CMT Forum: Andrew Lucas

29 May 2024
Seminars and colloquia
Time
Venue
Simpkins Lee
Speaker(s)

Andrew Lucas (Boulder)

Seminar series
CMT Forum
Knowledge of physics?
Yes, knowledge of physics required
For more information contact

Quantum memory at nonzero temperature in a thermodynamically trivial system

Passive error correction protects logical information forever (in the thermodynamic limit) by updating the system based only on local information and few-body interactions.
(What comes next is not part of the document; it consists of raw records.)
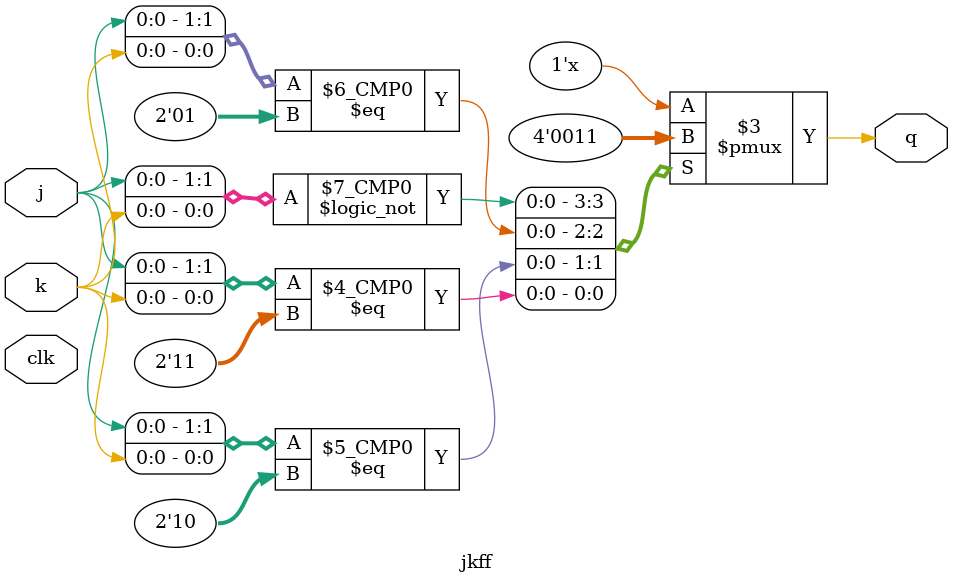
<source format=v>
`timescale 1ns / 1ps
module jkff(j, k, clk, q);
  input j, k ; 
  input clk; 
  output reg q; 
  
  always @(negedgeclk) 
    begin
	   q=1'b0;
      case ({j, k})
       
        2'b00:
        
          q <= q ;
        
        
        2'b01:
        
          q <= 0 ;
        
        
        
        2'b10:
        begin
          q <= 1 ;
        end
        
        
        2'b11:
        begin
          q <= ~q ;
        end
      endcase
    end 
  
endmodule 



</source>
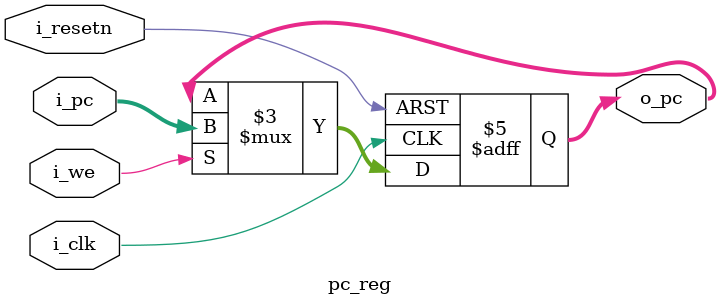
<source format=v>
module pc_reg(
    input i_clk, i_resetn, i_we, 
    input [31:0] i_pc, 
    output reg [31:0] o_pc
);

    always @(posedge i_clk or negedge i_resetn)
    begin
        if(!i_resetn)
            o_pc <= 32'h80;
        else if(i_we)
            o_pc <= i_pc;
    end

endmodule

</source>
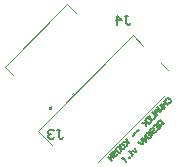
<source format=gbo>
G04*
G04 #@! TF.GenerationSoftware,Altium Limited,Altium Designer,20.0.13 (296)*
G04*
G04 Layer_Color=65280*
%FSLAX25Y25*%
%MOIN*%
G70*
G01*
G75*
%ADD11C,0.00394*%
%ADD12C,0.00787*%
%ADD15C,0.00600*%
D11*
X23885Y28978D02*
G03*
X23606Y28700I-139J-139D01*
G01*
D02*
G03*
X23885Y28978I139J139D01*
G01*
X21936Y58766D02*
X24720Y55982D01*
X1057Y37887D02*
X21936Y58766D01*
X1057Y37887D02*
X3841Y35103D01*
X53139Y39198D02*
X55366Y36971D01*
X12146Y16718D02*
X16948Y11916D01*
X12146Y16718D02*
X43882Y48454D01*
X47292Y45044D01*
X32050Y6278D02*
X54322Y28550D01*
D12*
X16670Y24443D02*
G03*
X16113Y23886I-278J-278D01*
G01*
D02*
G03*
X16670Y24443I278J278D01*
G01*
D15*
X54698Y26757D02*
Y27181D01*
X55122Y27605D01*
X55546D01*
X56394Y26757D01*
Y26333D01*
X55970Y25909D01*
X55546D01*
X54062Y26545D02*
X55334Y25273D01*
X54698Y25909D01*
X53850Y25061D01*
X53213Y25697D01*
X54486Y24424D01*
X52789Y25273D02*
X54062Y24000D01*
X53213D01*
Y23152D01*
X51941Y24424D01*
X52789Y22728D02*
X51941Y23576D01*
X51093D01*
X51093Y22728D01*
X51941Y21880D01*
X51305Y22516D01*
X52153Y23364D01*
X50244Y22728D02*
X51517Y21456D01*
X50669Y20607D01*
X48124D02*
X48972Y21456D01*
X50244Y20183D01*
X49396Y19335D01*
X49608Y20819D02*
X49184Y20395D01*
X47700Y20183D02*
X48972Y18911D01*
X48548Y19335D01*
X46851D01*
X48124D01*
Y18063D01*
X45791Y17002D02*
X44943Y16154D01*
X44519Y15730D02*
X43670Y14882D01*
X41338Y13821D02*
X42610Y12549D01*
X42186Y12973D01*
X40490D01*
X41762D01*
Y11701D01*
X39429Y11913D02*
X39853Y12337D01*
X40277D01*
X41126Y11489D01*
Y11064D01*
X40702Y10640D01*
X40277D01*
X39429Y11489D01*
Y11913D01*
X38157Y10640D02*
X38581Y11064D01*
X39005D01*
X39853Y10216D01*
Y9792D01*
X39429Y9368D01*
X39005D01*
X38157Y10216D01*
Y10640D01*
X36884Y8944D02*
Y9368D01*
X37309Y9792D01*
X37733D01*
X37945Y9580D01*
Y9156D01*
X37521Y8732D01*
Y8308D01*
X37733Y8096D01*
X38157D01*
X38581Y8520D01*
Y8944D01*
X36248Y8732D02*
X37521Y7459D01*
X36884Y8096D01*
X36036Y7247D01*
X35400Y7884D01*
X36672Y6611D01*
X54062Y18911D02*
X52790Y20183D01*
X52153Y19547D01*
Y19123D01*
X52578Y18698D01*
X53002D01*
X53638Y19335D01*
X53214Y18911D02*
X53214Y18062D01*
X50669D02*
X51517Y18911D01*
X52790Y17638D01*
X51941Y16790D01*
X52153Y18274D02*
X51729Y17850D01*
X49609Y16578D02*
Y17002D01*
X50033Y17426D01*
X50457D01*
X50669Y17214D01*
Y16790D01*
X50245Y16366D01*
Y15942D01*
X50457Y15730D01*
X50881D01*
X51305Y16154D01*
Y16578D01*
X48124Y15518D02*
X48972Y16366D01*
X50245Y15093D01*
X49396Y14245D01*
X49609Y15730D02*
X49185Y15305D01*
X48972Y13821D02*
X47700Y15093D01*
X48124Y12973D01*
X46852Y14245D01*
X46428Y13821D02*
X47276Y12973D01*
Y12124D01*
X46428Y12124D01*
X45579Y12973D01*
X44307Y10852D02*
X44731Y9580D01*
X43459Y10004D01*
X43883Y8731D02*
X43459Y8307D01*
X43671Y8519D01*
X42398Y9792D01*
X42823D01*
Y7671D02*
X42610Y7883D01*
X42398Y7671D01*
X42610Y7459D01*
X42823Y7671D01*
X41762Y6611D02*
X41338Y6187D01*
X41550Y6399D01*
X40278Y7671D01*
X40702D01*
X18500Y16999D02*
X19500D01*
X19000D01*
Y14500D01*
X19500Y14001D01*
X19999D01*
X20499Y14500D01*
X17500Y16500D02*
X17000Y16999D01*
X16001D01*
X15501Y16500D01*
Y16000D01*
X16001Y15500D01*
X16500D01*
X16001D01*
X15501Y15000D01*
Y14500D01*
X16001Y14001D01*
X17000D01*
X17500Y14500D01*
X41000Y55000D02*
X42000D01*
X41500D01*
Y52500D01*
X42000Y52000D01*
X42499D01*
X42999Y52500D01*
X38501Y52000D02*
Y55000D01*
X40000Y53500D01*
X38001D01*
M02*

</source>
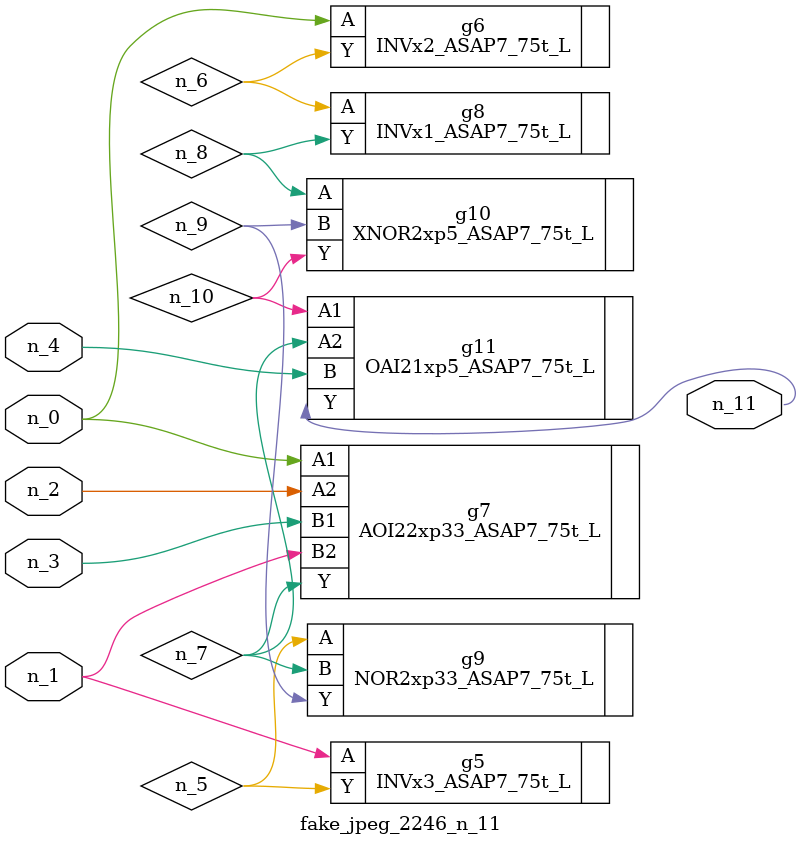
<source format=v>
module fake_jpeg_2246_n_11 (n_3, n_2, n_1, n_0, n_4, n_11);

input n_3;
input n_2;
input n_1;
input n_0;
input n_4;

output n_11;

wire n_10;
wire n_8;
wire n_9;
wire n_6;
wire n_5;
wire n_7;

INVx3_ASAP7_75t_L g5 ( 
.A(n_1),
.Y(n_5)
);

INVx2_ASAP7_75t_L g6 ( 
.A(n_0),
.Y(n_6)
);

AOI22xp33_ASAP7_75t_L g7 ( 
.A1(n_0),
.A2(n_2),
.B1(n_3),
.B2(n_1),
.Y(n_7)
);

INVx1_ASAP7_75t_L g8 ( 
.A(n_6),
.Y(n_8)
);

XNOR2xp5_ASAP7_75t_L g10 ( 
.A(n_8),
.B(n_9),
.Y(n_10)
);

NOR2xp33_ASAP7_75t_L g9 ( 
.A(n_5),
.B(n_7),
.Y(n_9)
);

OAI21xp5_ASAP7_75t_L g11 ( 
.A1(n_10),
.A2(n_7),
.B(n_4),
.Y(n_11)
);


endmodule
</source>
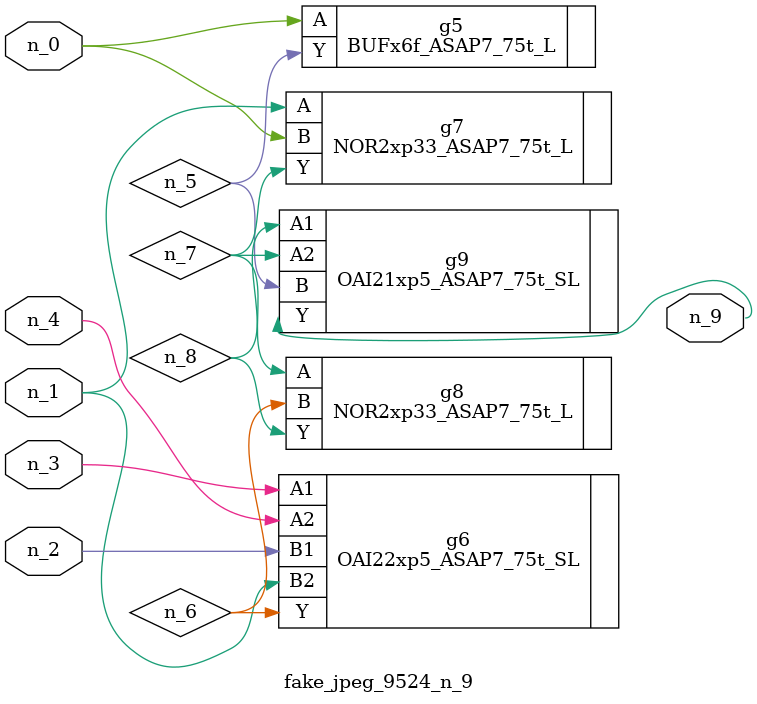
<source format=v>
module fake_jpeg_9524_n_9 (n_3, n_2, n_1, n_0, n_4, n_9);

input n_3;
input n_2;
input n_1;
input n_0;
input n_4;

output n_9;

wire n_8;
wire n_6;
wire n_5;
wire n_7;

BUFx6f_ASAP7_75t_L g5 ( 
.A(n_0),
.Y(n_5)
);

OAI22xp5_ASAP7_75t_SL g6 ( 
.A1(n_3),
.A2(n_4),
.B1(n_2),
.B2(n_1),
.Y(n_6)
);

NOR2xp33_ASAP7_75t_L g7 ( 
.A(n_1),
.B(n_0),
.Y(n_7)
);

NOR2xp33_ASAP7_75t_L g8 ( 
.A(n_7),
.B(n_6),
.Y(n_8)
);

OAI21xp5_ASAP7_75t_SL g9 ( 
.A1(n_8),
.A2(n_7),
.B(n_5),
.Y(n_9)
);


endmodule
</source>
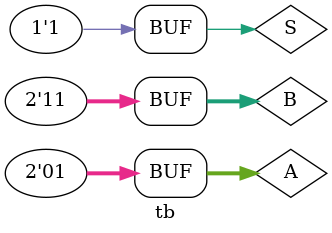
<source format=v>
module tb();

    reg [1:0] A, B; // because A, B has been declared as 2 bits
    reg S;

    wire [1:0] Y;

    mux dut(
        .A(A),
        .B(B),
        .S(S),
        .Y(Y)   
    );

    initial begin
        A <= 2'b01; // because A is 2 bit and i want 1
        B <= 2'b11; // this is 3
        #100;

        S <= 1'b0; // in running through both s to check what value will print out
        #100;
        S <= 1'b1; 
        #100;
    end

    initial begin
        $dumpfile("dump.vcd");
        $dumpvars(0);
    end
endmodule
</source>
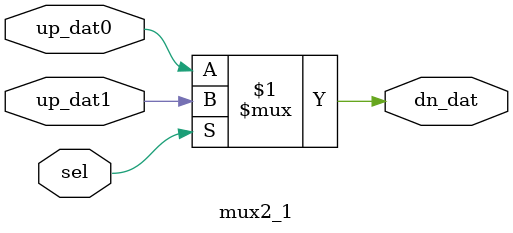
<source format=v>

module mux2_1
(
  input           up_dat0,
  input           up_dat1,
  input           sel,
  output          dn_dat
); // fifo

assign dn_dat=(sel)?up_dat1:up_dat0;

endmodule // fifo
</source>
A paradigmatic example is the classical two-dimensional Ising model: a Metropolis-style Gibbs sampler retains the sign of the initial magnetization (a logical bit) for thermodynamically long times in the low-temperature phase.  Known models of passive quantum error correction similarly exhibit thermodynamic phase transitions to a low-temperature phase wherein logical qubits are protected by thermally stable topological order.  Here, in contrast, we show that certain families of constant-rate classical and quantum low-density parity check codes have no thermodynamic phase transitions at nonzero temperature, but nonetheless exhibit ergodicity-breaking dynamical transitions: below a critical nonzero temperature, the mixing time of local Gibbs sampling diverges in the thermodynamic limit.  Slow Gibbs sampling of such codes enables fault-tolerant passive quantum error correction using finite-depth circuits. This strategy is well suited to measurement-free quantum error correction, and may present a desirable experimental alternative to conventional quantum error correction based on syndrome measurements and active feedback.